◆ Exercise objective ◆
The answer must consist of every line in the records below that contains the string "more".

Top of Dataset content

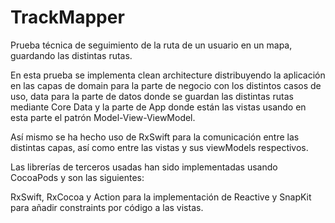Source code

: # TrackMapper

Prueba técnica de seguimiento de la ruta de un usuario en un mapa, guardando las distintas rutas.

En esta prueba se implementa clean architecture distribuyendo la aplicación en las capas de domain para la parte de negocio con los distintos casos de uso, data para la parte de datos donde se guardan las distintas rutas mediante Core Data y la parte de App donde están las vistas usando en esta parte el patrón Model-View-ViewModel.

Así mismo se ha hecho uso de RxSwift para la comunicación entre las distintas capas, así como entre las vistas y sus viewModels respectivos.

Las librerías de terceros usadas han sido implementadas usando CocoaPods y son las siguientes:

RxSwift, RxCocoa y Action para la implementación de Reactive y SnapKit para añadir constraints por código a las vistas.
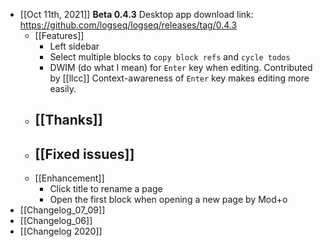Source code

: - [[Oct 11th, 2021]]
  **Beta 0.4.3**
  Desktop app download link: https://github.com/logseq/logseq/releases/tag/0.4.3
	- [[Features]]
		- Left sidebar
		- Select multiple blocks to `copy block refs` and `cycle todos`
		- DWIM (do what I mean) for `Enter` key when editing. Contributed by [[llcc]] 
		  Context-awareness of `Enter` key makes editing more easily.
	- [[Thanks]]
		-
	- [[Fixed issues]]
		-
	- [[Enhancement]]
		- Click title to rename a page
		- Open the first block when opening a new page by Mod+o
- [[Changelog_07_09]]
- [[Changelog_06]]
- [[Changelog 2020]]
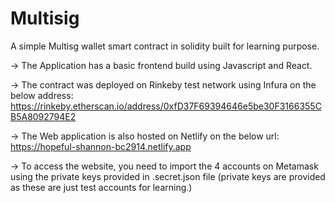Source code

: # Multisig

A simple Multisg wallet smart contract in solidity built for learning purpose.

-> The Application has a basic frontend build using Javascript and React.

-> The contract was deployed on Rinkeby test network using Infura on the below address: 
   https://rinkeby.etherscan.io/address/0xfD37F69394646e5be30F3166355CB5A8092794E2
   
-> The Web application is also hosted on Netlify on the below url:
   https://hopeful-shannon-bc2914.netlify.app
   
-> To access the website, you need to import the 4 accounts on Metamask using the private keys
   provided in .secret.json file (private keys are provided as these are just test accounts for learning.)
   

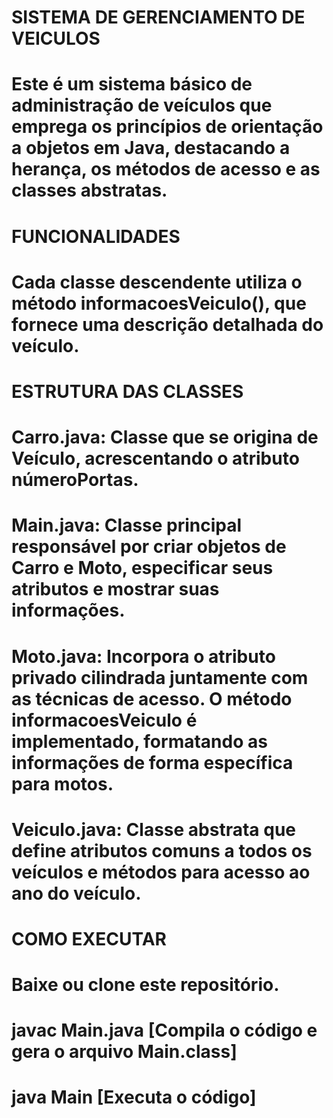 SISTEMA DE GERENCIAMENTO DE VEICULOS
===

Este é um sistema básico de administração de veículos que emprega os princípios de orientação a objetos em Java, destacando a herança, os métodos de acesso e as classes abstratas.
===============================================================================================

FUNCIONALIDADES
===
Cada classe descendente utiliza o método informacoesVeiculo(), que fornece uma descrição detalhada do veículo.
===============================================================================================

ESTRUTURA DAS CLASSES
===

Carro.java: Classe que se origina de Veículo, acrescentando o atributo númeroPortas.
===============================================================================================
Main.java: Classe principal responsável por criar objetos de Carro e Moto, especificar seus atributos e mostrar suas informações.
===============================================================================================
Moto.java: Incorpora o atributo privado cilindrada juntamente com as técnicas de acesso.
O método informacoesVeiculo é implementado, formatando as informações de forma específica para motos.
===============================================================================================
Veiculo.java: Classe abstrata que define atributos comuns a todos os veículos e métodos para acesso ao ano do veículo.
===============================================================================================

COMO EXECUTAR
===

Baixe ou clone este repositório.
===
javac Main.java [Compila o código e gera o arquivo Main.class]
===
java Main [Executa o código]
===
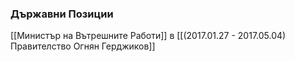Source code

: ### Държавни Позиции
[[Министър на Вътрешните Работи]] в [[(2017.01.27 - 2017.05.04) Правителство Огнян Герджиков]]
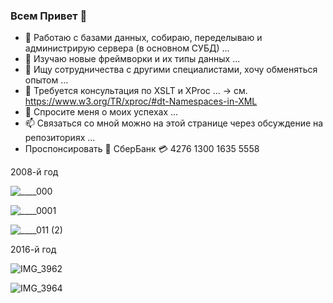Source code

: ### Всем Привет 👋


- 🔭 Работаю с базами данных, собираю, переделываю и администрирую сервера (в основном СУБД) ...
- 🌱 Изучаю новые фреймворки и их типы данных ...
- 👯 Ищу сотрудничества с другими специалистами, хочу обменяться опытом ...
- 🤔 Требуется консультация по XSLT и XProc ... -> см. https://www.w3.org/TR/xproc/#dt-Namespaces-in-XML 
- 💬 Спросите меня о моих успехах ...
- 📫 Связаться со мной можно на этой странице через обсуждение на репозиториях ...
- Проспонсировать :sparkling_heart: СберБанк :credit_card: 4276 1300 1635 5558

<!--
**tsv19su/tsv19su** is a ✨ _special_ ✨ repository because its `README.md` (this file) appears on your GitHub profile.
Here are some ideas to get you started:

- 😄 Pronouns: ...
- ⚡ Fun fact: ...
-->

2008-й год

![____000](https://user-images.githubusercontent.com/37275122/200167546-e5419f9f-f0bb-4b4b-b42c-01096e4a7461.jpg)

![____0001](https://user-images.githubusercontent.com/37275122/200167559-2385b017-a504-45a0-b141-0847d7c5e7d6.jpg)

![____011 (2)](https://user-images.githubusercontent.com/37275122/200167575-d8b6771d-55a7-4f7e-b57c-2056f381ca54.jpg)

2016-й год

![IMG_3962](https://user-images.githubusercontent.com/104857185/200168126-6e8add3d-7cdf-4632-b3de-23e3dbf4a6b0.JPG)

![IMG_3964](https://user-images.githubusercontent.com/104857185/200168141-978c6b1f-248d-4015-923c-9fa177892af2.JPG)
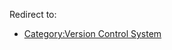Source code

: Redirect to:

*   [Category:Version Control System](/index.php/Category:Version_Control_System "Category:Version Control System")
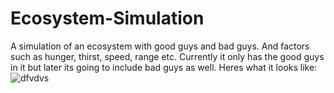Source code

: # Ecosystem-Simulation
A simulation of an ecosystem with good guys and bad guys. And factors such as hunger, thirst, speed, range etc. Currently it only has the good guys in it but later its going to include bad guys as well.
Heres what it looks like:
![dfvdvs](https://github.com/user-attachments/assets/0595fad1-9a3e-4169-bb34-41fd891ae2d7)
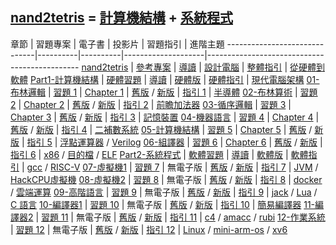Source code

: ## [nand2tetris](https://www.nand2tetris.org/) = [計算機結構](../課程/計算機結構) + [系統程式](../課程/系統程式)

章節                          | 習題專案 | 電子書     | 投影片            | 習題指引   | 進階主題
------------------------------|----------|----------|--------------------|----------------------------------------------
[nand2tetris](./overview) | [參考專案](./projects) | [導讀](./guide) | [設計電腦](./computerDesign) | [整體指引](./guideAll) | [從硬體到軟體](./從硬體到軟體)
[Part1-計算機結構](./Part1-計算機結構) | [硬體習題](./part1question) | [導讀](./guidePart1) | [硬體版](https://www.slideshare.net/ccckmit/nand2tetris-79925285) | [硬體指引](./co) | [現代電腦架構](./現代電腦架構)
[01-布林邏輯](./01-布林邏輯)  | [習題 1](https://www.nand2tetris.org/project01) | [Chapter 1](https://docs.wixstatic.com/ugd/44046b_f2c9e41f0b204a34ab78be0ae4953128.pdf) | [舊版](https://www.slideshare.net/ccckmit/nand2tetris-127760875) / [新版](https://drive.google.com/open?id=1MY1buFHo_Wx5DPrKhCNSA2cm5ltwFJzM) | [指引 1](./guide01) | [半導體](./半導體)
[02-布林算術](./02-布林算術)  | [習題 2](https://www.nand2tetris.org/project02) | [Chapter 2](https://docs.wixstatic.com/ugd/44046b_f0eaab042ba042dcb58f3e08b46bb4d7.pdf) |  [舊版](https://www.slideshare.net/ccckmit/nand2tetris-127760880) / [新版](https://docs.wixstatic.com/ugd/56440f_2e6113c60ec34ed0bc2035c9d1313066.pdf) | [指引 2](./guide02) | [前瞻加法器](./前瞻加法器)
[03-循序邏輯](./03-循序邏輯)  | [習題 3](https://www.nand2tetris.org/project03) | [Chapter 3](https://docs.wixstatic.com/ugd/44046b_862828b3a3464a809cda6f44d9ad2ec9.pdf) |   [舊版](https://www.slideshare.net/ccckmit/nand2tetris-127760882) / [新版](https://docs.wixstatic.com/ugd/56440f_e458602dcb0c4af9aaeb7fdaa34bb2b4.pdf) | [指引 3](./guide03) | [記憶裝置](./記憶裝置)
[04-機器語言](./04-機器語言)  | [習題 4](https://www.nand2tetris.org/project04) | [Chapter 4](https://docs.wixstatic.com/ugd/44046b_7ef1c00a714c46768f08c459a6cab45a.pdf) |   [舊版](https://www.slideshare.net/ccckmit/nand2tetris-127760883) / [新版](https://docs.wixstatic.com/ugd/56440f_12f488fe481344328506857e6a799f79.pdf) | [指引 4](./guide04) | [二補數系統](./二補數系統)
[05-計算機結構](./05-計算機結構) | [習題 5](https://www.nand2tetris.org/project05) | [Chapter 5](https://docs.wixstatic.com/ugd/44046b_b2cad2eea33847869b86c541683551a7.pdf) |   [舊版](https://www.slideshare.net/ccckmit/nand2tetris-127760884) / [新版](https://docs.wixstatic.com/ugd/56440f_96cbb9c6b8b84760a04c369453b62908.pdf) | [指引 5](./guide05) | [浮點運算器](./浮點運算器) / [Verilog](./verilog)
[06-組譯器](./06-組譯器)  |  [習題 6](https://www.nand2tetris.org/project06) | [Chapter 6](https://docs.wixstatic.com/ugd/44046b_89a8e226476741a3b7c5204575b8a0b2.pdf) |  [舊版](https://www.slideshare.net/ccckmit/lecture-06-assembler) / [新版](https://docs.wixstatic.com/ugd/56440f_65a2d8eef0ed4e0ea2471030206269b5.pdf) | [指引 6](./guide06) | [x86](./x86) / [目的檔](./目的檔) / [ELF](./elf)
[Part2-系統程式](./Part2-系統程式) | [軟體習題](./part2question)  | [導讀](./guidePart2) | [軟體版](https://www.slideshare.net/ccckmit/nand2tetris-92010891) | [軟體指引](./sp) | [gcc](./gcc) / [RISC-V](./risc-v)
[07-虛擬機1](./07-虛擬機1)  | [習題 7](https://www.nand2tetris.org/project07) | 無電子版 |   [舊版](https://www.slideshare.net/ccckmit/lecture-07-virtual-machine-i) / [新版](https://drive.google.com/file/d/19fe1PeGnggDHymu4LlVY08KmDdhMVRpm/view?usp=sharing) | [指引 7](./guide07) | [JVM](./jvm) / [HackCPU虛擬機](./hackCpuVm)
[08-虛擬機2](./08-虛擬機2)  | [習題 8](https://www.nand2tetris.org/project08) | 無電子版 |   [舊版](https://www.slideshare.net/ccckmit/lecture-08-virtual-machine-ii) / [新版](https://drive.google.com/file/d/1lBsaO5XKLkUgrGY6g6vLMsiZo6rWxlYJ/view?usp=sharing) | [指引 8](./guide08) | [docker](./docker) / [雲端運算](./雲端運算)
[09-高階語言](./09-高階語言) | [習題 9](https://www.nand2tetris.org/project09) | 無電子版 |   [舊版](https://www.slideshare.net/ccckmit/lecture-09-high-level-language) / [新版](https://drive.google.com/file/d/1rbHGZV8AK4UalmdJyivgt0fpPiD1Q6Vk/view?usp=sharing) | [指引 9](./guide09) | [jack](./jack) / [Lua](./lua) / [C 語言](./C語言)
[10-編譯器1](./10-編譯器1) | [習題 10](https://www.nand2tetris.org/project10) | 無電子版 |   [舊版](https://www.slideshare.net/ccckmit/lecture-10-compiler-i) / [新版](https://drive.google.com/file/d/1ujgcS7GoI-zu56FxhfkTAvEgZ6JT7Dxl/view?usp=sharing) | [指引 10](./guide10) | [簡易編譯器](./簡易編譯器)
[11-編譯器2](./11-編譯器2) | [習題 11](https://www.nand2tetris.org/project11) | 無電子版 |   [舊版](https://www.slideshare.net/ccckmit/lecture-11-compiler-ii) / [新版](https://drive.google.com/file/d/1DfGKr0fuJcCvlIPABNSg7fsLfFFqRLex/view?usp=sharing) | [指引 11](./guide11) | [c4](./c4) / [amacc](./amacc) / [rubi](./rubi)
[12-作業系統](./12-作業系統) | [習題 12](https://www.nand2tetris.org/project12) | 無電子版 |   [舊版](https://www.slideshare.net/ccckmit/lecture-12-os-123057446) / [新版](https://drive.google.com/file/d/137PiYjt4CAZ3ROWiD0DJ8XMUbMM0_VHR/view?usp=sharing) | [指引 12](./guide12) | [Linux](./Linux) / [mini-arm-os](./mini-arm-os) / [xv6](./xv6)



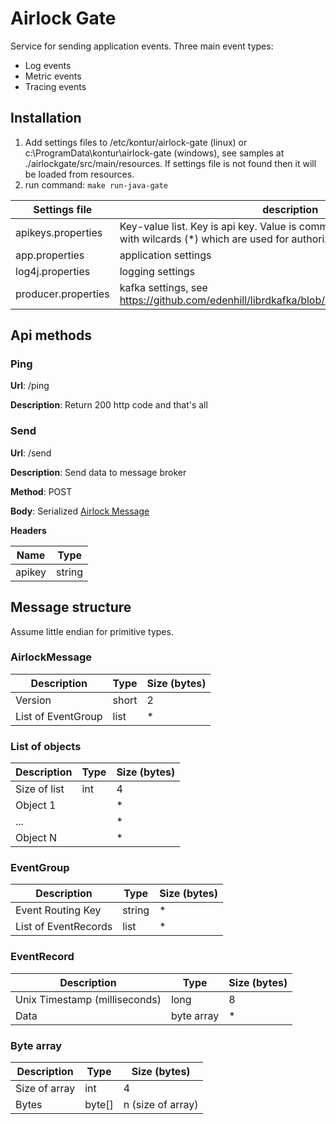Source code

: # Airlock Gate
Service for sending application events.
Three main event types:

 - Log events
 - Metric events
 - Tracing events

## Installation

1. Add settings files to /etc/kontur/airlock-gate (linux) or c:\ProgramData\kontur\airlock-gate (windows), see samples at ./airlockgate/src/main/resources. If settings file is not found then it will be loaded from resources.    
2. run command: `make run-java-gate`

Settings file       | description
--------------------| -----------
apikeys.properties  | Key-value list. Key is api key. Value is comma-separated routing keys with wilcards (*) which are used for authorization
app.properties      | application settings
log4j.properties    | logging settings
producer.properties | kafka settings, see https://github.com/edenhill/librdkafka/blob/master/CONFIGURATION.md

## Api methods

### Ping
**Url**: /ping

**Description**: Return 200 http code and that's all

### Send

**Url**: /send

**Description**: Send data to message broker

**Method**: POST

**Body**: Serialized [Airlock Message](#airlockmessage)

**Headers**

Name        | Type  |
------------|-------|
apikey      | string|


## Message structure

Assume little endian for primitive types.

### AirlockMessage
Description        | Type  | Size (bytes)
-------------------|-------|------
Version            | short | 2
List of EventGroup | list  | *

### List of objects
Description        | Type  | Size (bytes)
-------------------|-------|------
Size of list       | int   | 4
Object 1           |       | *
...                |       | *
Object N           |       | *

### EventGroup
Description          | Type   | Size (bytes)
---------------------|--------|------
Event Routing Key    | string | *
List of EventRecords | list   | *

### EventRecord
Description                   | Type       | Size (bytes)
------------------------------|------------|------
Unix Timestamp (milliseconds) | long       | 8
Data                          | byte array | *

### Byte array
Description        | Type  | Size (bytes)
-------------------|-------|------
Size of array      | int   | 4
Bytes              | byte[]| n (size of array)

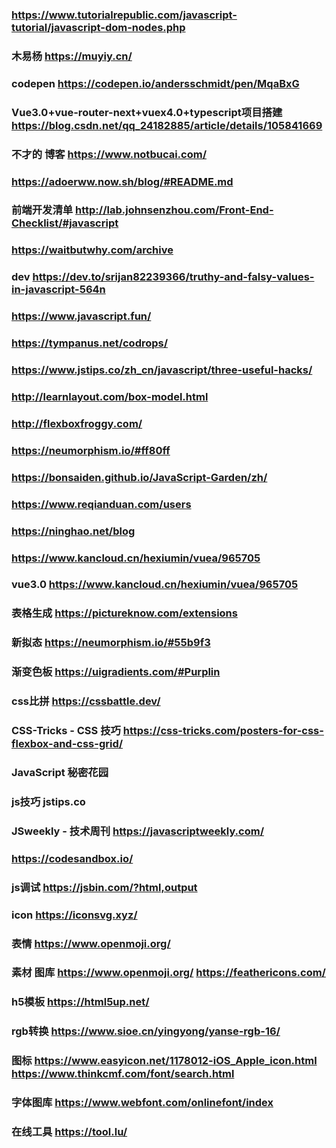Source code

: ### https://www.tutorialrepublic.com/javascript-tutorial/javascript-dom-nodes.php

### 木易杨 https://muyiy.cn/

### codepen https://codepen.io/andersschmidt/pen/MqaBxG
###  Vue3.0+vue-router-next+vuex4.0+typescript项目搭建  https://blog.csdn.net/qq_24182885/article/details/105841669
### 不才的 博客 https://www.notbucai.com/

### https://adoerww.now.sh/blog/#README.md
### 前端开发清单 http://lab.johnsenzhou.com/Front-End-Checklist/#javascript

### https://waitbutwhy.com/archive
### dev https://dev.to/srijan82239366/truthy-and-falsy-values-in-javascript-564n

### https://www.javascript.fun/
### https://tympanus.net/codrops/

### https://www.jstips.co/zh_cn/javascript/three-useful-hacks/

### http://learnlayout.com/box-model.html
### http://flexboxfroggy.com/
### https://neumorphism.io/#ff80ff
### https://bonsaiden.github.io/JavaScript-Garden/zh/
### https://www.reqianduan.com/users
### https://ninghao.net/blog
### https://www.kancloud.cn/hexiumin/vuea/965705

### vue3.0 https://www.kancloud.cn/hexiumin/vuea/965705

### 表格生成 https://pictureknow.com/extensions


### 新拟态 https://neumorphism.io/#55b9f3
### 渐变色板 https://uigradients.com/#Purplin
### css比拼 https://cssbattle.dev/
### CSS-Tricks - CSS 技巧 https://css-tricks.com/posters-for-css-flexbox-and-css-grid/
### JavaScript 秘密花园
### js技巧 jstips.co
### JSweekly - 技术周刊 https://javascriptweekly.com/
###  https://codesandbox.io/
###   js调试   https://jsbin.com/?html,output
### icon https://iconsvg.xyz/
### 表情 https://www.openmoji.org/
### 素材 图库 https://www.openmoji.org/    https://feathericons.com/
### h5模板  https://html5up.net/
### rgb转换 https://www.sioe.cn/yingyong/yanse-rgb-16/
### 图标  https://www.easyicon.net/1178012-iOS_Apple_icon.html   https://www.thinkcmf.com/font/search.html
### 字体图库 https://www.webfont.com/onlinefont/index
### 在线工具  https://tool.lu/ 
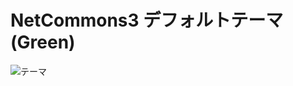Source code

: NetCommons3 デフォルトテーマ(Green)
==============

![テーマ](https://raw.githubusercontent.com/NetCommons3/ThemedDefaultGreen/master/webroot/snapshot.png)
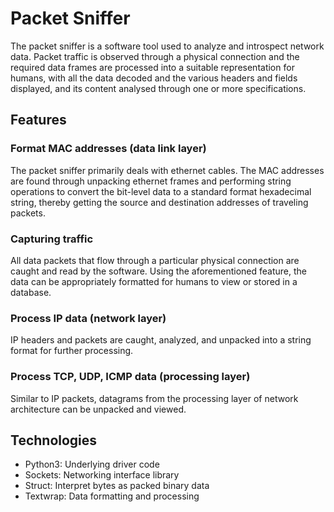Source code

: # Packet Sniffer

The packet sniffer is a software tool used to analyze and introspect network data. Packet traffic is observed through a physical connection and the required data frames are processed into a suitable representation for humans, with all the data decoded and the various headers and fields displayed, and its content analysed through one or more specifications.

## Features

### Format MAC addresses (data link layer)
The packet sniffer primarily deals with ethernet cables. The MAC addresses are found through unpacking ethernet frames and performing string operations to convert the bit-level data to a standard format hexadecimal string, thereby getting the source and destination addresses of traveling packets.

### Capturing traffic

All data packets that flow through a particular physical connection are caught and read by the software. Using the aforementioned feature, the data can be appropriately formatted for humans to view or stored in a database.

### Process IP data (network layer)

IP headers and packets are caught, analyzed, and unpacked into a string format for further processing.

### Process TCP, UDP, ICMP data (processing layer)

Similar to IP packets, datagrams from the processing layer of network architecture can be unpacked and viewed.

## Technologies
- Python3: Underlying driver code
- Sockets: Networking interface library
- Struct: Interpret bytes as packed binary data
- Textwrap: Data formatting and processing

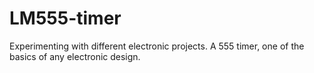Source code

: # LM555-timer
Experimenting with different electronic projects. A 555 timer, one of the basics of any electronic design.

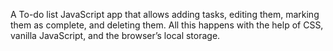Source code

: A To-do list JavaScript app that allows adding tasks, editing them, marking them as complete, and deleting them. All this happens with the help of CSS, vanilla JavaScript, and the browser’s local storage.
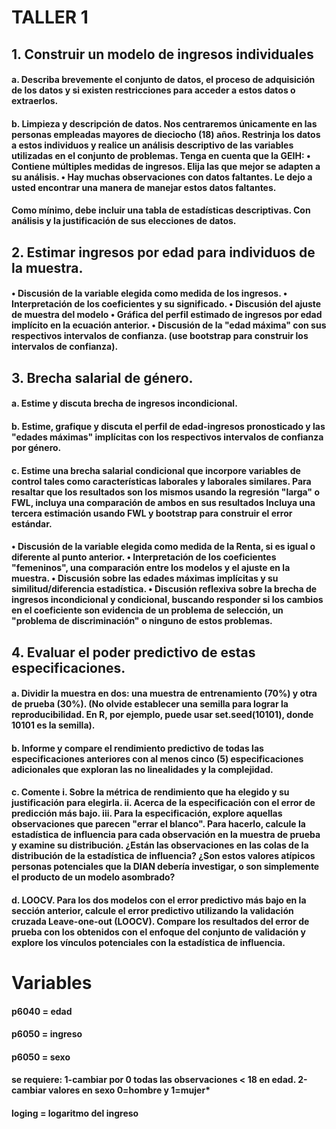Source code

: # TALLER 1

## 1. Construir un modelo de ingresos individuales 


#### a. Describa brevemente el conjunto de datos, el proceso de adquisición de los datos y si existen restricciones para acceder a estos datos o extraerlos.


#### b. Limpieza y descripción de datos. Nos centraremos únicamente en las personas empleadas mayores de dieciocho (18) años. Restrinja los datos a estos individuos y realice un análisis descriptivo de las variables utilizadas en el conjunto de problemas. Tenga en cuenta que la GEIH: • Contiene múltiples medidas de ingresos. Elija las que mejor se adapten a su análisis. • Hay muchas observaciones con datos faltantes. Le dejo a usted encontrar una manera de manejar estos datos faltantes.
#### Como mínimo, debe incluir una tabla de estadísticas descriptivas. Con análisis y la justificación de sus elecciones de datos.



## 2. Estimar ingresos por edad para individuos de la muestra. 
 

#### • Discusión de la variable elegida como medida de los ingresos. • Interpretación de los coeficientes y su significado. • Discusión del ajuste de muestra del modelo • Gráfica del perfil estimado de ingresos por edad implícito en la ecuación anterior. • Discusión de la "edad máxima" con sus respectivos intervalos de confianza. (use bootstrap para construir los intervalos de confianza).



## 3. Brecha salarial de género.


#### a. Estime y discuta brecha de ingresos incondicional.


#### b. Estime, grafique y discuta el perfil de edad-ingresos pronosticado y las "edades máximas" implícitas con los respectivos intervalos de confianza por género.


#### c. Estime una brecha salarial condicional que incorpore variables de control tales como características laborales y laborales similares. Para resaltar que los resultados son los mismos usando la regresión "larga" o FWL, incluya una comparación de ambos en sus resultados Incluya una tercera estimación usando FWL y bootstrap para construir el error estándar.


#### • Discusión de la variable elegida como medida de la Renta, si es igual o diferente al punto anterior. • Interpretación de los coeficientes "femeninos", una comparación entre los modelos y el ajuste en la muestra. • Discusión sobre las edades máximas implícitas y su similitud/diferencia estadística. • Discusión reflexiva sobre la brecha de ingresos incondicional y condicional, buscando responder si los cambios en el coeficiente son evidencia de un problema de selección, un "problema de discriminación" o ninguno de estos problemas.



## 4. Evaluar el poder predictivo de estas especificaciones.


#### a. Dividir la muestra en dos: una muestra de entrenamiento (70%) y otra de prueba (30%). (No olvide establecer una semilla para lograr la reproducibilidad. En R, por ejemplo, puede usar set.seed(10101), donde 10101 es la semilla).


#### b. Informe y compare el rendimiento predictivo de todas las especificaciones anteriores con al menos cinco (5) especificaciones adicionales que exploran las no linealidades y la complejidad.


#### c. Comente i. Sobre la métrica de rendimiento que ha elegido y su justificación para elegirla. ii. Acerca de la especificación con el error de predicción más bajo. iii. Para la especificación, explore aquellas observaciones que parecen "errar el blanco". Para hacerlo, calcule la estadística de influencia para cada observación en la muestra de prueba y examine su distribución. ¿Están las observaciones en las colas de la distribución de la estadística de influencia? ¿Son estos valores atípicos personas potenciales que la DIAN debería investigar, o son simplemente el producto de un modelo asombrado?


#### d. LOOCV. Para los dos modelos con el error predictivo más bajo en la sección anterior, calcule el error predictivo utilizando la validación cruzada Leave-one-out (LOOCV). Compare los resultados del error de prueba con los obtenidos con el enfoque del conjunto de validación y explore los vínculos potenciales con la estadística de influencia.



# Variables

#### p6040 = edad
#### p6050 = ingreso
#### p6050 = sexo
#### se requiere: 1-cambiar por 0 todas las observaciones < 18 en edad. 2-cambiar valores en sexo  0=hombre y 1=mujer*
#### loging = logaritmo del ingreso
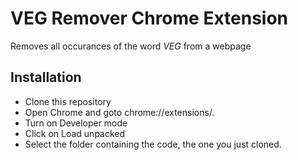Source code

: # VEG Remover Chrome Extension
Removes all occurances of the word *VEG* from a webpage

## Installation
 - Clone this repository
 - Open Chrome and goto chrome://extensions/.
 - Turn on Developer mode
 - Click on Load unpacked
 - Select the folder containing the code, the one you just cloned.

Bottom of Dataset content

◆ Reply ◆
		  Context-awareness of `Enter` key makes editing more easily.
The packet sniffer is a software tool used to analyze and introspect network data. Packet traffic is observed through a physical connection and the required data frames are processed into a suitable representation for humans, with all the data decoded and the various headers and fields displayed, and its content analysed through one or more specifications.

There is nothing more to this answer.